Exhibit 5.1
| | | | |
![LOGO](https://capedge.com/proxy/S-3MEF/0001193125-21-215939/g140842g99f48.jpg) | | 801 California Street | | 650.988.8500 |
| Mountain View, CA 94041 | | Fenwick.com |
July 15, 2021
Marin Software Incorporated
123 Mission Street, 27th Floor
San Francisco, California 94105
Gentlemen/Ladies:
At your request, we have examined the Registration Statement on Form S-3 (the “Registration Statement”) filed by Marin Software Incorporated, a Delaware corporation (the “Company”), with the Securities and Exchange Commission on July 15, 2021 pursuant to Rule 462(b) of the Securities Act of 1933, as amended (the “Securities Act”), in connection with the registration of an indeterminate amount of shares of the Company’s common stock, par value $0.001 per share (the “Common Stock”), having a maximum aggregate offering price of $3,000,000 (the “Shares”).
In connection with our opinion, we have examined such matters of fact as we have deemed necessary, which included examination of originals or copies of the Company’s current certificate of incorporation and bylaws, as amended (collectively, the “Charter Documents”), the Registration Statement and the exhibits thereto; certain corporate proceedings of the Company’s board of directors (the “Board”), committees of the Board and stockholders relating to adoption or approval of the Charter Documents, the reservation of the Shares, the filing of the Registration Statement and the registration of the issuance and sale of the Shares under the Securities Act, documents (including confirmations from the Company’s transfer agent) regarding the Company’s outstanding and reserved capital stock and other securities, and such other documents as we have deemed advisable, and we have examined such questions of law as we have considered necessary.
In our examination of documents for purposes of this opinion, we have assumed, and express no opinion as to, the genuineness of all signatures on original documents, the authenticity and completeness of all documents submitted to us as originals, the conformity to originals and completeness of all documents submitted to us as copies, the legal capacity of all persons or entities (other than the Company) executing the same, the lack of any undisclosed termination, modification, waiver or amendment to any document reviewed by us.
We have also assumed that any certificates or instruments representing the Shares, when issued, will be executed by the Company by officers of the Company duly authorized to do so.
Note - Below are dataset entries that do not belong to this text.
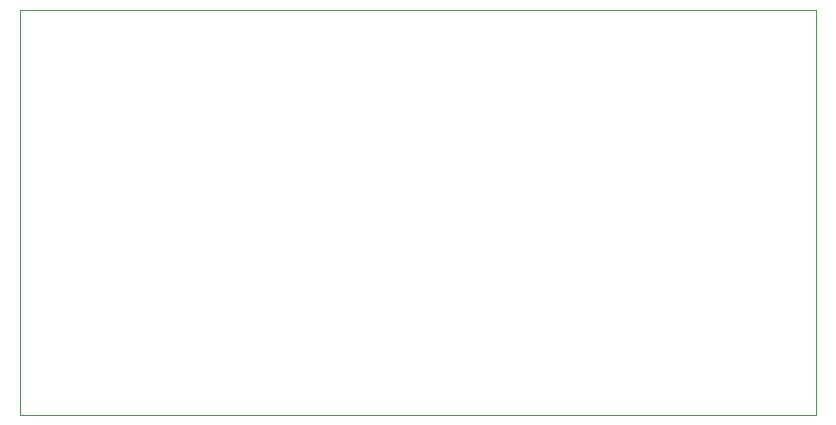
<source format=gko>
%FSLAX46Y46*%
%MOMM*%
%ADD10C,0.010000*%
G01*
G01*
%LPD*%
D10*
X-1270000Y0D02*
X-1270000Y34290000D01*
D10*
X-1270000Y34290000D02*
X66150000Y34290000D01*
D10*
X66150000Y34290000D02*
X66150000Y0D01*
D10*
X66150000Y0D02*
X-1270000Y0D01*
G75*
M02*

</source>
Furthermore, with respect to the Company’s uncertificated capital stock, we assume that issued Common Stock, including any Shares, will not be reissued by the Company in uncertificated form until any previously issued stock certificate representing such issued Common Stock has been surrendered to the Company in accordance with Section 158 of the Delaware General Corporation Law (the “DGCL”), and that the Company will properly register the transfer of the Common Stock to the purchasers of such Common Stock on the Company’s record of uncertificated securities.
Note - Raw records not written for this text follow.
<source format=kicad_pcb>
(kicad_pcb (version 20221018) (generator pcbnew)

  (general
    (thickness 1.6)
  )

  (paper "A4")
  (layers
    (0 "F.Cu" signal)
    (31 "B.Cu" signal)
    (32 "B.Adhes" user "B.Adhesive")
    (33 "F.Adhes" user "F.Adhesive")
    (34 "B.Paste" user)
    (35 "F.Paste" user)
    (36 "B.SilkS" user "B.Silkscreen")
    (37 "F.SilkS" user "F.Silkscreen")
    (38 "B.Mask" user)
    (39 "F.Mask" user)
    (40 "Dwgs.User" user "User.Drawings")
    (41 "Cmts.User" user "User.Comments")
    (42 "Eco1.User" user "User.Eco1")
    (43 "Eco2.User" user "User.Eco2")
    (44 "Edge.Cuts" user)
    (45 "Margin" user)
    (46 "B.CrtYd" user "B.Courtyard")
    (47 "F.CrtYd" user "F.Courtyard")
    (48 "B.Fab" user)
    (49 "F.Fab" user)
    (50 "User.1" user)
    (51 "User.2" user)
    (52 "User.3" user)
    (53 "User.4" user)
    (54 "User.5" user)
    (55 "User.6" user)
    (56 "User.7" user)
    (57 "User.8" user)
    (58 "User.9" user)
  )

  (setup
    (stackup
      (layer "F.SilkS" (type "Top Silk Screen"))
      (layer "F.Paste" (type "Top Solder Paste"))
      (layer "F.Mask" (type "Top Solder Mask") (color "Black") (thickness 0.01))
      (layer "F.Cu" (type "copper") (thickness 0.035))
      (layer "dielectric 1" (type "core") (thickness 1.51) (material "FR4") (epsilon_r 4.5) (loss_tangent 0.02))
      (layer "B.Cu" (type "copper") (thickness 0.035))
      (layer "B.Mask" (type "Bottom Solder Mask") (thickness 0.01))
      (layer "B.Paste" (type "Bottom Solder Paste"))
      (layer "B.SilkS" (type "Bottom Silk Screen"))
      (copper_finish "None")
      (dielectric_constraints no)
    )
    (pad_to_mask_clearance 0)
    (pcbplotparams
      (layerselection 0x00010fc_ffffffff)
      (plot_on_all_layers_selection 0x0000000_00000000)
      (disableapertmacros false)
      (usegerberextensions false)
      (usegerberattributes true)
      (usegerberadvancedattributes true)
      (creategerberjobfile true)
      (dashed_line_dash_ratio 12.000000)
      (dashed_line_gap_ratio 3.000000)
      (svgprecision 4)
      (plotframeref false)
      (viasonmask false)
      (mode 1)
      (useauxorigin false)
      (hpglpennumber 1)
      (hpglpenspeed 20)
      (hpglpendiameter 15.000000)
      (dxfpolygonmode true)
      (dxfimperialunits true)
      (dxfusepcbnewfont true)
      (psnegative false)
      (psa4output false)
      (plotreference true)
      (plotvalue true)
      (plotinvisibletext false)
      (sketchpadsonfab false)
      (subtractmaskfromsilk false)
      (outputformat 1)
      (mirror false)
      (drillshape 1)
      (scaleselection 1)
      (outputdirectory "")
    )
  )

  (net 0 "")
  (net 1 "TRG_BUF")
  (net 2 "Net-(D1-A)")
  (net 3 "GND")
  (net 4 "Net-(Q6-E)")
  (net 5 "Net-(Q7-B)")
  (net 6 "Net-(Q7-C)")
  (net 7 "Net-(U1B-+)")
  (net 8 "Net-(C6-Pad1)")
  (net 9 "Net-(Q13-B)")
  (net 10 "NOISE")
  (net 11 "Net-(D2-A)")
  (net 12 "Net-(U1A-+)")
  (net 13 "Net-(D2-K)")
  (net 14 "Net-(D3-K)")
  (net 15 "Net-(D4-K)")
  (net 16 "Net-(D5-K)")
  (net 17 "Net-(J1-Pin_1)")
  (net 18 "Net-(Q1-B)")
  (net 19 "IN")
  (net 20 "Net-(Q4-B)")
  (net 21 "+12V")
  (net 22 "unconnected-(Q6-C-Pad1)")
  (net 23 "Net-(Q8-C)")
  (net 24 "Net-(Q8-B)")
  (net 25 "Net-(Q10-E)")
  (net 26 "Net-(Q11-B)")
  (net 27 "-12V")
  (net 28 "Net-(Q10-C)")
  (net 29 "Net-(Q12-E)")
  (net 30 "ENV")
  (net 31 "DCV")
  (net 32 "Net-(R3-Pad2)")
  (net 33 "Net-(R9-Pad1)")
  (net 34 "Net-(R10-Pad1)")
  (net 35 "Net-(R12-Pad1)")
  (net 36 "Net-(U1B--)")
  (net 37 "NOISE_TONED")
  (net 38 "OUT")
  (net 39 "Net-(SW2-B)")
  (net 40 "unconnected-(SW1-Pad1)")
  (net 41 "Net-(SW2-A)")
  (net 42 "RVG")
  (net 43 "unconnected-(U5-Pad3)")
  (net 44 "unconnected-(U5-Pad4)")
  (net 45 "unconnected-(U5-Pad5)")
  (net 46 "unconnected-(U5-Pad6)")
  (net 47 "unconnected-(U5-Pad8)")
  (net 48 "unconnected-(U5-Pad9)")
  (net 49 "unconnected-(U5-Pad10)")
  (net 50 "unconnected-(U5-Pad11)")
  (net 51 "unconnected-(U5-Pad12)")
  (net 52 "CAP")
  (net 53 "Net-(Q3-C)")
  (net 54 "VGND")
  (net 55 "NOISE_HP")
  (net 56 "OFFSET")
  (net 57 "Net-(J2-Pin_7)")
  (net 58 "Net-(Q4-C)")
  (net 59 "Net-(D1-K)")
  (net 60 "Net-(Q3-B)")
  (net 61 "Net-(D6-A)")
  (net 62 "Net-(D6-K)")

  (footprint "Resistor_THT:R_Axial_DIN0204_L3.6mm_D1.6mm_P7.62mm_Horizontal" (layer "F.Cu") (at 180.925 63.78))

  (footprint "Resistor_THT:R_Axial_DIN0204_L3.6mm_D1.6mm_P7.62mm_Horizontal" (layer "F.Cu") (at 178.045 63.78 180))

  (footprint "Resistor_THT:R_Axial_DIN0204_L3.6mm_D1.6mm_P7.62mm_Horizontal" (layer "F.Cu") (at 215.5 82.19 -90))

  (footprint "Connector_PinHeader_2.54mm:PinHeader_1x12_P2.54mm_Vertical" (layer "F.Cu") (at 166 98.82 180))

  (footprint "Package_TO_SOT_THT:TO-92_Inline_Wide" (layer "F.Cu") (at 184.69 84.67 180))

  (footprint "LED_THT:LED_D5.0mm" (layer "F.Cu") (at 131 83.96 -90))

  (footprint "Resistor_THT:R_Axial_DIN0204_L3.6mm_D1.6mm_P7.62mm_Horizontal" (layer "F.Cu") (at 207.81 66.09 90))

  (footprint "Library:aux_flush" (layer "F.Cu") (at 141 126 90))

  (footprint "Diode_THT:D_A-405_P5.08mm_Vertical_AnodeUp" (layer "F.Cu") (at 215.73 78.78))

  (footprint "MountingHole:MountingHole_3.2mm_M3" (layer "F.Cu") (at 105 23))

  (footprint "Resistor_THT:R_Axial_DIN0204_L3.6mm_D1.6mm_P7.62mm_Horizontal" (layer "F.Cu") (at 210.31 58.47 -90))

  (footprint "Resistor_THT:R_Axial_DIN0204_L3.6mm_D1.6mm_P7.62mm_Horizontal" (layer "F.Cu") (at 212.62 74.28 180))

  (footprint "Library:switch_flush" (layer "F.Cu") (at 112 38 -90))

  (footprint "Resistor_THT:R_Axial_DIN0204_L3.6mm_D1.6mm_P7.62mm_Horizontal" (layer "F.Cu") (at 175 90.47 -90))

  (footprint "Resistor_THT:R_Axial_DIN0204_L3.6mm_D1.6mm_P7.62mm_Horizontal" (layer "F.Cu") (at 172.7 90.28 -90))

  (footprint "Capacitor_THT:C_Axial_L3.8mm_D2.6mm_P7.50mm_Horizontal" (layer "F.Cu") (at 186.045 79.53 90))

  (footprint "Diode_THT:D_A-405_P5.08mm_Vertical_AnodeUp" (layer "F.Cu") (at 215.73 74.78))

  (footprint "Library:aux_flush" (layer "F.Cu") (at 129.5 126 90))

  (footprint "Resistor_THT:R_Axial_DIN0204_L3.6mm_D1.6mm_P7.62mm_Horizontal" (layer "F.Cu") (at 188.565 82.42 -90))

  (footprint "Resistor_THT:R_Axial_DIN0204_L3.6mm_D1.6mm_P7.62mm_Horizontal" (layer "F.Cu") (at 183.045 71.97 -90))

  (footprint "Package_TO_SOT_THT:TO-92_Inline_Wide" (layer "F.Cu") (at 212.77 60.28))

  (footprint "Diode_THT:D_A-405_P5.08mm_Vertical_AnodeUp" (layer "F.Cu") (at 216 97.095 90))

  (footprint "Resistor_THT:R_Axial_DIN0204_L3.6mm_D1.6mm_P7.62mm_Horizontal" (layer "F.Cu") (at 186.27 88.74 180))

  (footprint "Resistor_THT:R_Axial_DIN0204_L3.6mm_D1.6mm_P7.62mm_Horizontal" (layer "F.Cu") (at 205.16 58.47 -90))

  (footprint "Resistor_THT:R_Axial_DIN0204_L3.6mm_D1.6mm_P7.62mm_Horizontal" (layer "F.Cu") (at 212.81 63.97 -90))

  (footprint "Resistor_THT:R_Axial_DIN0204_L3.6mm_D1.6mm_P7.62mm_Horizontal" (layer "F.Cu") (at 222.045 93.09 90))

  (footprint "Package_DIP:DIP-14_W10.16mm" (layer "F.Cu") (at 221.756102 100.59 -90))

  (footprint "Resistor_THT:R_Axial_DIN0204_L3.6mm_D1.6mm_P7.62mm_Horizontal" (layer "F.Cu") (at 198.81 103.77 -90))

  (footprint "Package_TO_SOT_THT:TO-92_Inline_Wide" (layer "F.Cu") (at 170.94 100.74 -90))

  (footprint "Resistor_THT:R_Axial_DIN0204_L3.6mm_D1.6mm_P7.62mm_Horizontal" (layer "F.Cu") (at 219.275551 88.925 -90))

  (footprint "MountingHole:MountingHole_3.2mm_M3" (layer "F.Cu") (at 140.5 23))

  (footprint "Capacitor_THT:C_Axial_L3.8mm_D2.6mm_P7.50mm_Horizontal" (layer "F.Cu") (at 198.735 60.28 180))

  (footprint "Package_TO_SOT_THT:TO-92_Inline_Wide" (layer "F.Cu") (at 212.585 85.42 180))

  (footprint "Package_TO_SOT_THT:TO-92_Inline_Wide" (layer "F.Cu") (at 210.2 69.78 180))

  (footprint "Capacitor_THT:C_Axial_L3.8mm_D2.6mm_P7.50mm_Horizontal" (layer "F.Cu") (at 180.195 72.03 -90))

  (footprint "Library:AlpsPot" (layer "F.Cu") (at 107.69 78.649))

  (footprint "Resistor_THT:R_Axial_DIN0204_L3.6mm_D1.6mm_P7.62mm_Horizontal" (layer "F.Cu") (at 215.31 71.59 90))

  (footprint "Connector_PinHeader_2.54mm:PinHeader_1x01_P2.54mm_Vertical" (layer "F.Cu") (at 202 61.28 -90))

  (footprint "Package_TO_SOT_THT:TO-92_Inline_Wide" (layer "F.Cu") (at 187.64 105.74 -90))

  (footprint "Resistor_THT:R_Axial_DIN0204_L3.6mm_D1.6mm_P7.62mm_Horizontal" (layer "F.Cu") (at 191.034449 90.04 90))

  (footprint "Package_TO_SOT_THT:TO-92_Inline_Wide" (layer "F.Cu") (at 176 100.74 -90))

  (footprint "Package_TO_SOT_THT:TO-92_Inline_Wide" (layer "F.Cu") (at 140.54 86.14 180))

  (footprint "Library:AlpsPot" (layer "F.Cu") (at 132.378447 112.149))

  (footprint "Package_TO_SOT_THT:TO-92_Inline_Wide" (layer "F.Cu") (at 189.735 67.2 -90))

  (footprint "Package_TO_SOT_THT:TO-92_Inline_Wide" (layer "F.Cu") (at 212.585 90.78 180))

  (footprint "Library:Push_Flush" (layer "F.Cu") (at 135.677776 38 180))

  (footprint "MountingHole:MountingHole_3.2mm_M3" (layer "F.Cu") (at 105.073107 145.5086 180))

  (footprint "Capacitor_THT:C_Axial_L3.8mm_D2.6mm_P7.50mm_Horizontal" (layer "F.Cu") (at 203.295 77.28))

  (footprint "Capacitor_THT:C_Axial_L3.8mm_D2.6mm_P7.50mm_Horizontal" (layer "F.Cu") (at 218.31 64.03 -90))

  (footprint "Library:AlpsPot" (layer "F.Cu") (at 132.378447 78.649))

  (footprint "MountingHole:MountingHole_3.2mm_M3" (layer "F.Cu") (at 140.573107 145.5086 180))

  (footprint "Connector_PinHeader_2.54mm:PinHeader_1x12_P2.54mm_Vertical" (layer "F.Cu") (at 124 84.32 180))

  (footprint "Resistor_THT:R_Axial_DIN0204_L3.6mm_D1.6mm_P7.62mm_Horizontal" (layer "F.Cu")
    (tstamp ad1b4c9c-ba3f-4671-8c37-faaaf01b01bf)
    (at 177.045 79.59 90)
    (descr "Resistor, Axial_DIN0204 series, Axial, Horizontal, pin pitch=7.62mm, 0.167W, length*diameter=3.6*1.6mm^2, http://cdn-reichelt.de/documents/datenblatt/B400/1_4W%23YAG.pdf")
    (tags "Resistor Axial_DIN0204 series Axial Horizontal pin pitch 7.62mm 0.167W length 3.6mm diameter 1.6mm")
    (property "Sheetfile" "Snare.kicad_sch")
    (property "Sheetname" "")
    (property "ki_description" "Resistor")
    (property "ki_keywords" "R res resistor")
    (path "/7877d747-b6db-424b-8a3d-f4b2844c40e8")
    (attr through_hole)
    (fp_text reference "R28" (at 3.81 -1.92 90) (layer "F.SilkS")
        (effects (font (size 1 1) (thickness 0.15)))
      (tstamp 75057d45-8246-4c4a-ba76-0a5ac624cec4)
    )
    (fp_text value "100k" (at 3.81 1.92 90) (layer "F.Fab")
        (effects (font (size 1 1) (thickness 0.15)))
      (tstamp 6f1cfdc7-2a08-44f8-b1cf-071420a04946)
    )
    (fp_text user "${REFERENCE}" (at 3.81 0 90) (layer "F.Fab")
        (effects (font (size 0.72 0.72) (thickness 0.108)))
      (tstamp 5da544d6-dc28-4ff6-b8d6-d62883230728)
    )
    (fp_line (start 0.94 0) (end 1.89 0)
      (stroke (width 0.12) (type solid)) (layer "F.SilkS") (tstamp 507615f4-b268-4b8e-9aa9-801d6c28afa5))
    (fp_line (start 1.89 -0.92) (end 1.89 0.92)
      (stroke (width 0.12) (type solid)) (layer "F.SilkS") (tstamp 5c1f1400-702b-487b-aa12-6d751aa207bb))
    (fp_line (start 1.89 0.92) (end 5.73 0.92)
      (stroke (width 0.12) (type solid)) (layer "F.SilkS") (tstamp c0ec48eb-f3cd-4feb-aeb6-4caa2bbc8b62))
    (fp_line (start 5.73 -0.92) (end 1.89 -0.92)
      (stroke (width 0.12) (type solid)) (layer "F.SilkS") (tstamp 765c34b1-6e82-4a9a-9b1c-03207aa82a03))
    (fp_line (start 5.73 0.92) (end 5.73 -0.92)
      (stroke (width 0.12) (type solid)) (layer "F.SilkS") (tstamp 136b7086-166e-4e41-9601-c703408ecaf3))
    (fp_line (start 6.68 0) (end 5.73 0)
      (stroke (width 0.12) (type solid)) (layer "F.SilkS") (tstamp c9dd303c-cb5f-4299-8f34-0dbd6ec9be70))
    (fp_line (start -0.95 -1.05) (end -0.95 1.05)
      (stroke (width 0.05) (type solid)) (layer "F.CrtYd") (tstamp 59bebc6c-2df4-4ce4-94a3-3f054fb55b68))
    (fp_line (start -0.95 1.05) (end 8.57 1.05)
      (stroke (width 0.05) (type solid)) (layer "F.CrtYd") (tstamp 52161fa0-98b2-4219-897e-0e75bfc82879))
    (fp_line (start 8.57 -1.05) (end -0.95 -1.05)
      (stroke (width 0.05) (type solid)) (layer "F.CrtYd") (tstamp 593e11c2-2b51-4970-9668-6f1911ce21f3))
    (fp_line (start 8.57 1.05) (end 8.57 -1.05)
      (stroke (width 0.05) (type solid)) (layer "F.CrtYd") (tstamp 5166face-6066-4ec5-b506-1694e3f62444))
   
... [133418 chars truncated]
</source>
In rendering our opinion, we have also relied upon certifications made to us by the Company, including, without limitation, representations in an Opinion Certificate addressed to us of even date herewith, that the Company has available a sufficient number of authorized shares of Common Stock that are not currently outstanding or reserved for issuance under other outstanding securities or plans of the Company, to enable the Company to issue and deliver all of the Shares as of the date of this letter.